__WHAT TO WORK ON__. Nothing but the lines from the one containing "要商用，必須自行聯系版權人授權,否則法律責任自負。" through the end of the entries should be set down, each exactly as written.

__ENTRIES SUPPLIED__.

--- START ---

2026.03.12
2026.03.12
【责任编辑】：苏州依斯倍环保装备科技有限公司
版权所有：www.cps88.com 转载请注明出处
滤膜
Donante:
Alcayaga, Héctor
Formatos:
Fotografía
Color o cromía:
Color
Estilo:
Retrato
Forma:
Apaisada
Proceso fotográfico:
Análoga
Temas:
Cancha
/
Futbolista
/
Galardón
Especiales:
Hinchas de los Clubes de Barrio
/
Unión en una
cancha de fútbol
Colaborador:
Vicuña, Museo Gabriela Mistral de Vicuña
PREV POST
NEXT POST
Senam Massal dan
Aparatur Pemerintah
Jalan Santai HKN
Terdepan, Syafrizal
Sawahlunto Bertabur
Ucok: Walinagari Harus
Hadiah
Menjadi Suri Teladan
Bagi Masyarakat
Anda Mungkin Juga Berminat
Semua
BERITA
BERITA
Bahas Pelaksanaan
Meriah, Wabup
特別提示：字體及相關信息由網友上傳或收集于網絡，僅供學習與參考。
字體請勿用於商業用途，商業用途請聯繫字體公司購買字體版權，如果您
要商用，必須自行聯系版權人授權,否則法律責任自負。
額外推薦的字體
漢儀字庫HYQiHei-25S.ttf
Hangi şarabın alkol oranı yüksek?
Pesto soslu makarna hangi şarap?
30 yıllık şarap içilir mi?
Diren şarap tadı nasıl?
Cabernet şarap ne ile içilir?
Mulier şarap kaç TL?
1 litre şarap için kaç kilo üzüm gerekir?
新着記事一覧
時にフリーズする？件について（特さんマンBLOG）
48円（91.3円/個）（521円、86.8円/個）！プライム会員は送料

--- END ---

__TASK RESPONSE__.
要商用，必須自行聯系版權人授權,否則法律責任自負。
額外推薦的字體
漢儀字庫HYQiHei-25S.ttf
Hangi şarabın alkol oranı yüksek?
Pesto soslu makarna hangi şarap?
30 yıllık şarap içilir mi?
Diren şarap tadı nasıl?
Cabernet şarap ne ile içilir?
Mulier şarap kaç TL?
1 litre şarap için kaç kilo üzüm gerekir?
新着記事一覧
時にフリーズする？件について（特さんマンBLOG）
48円（91.3円/個）（521円、86.8円/個）！プライム会員は送料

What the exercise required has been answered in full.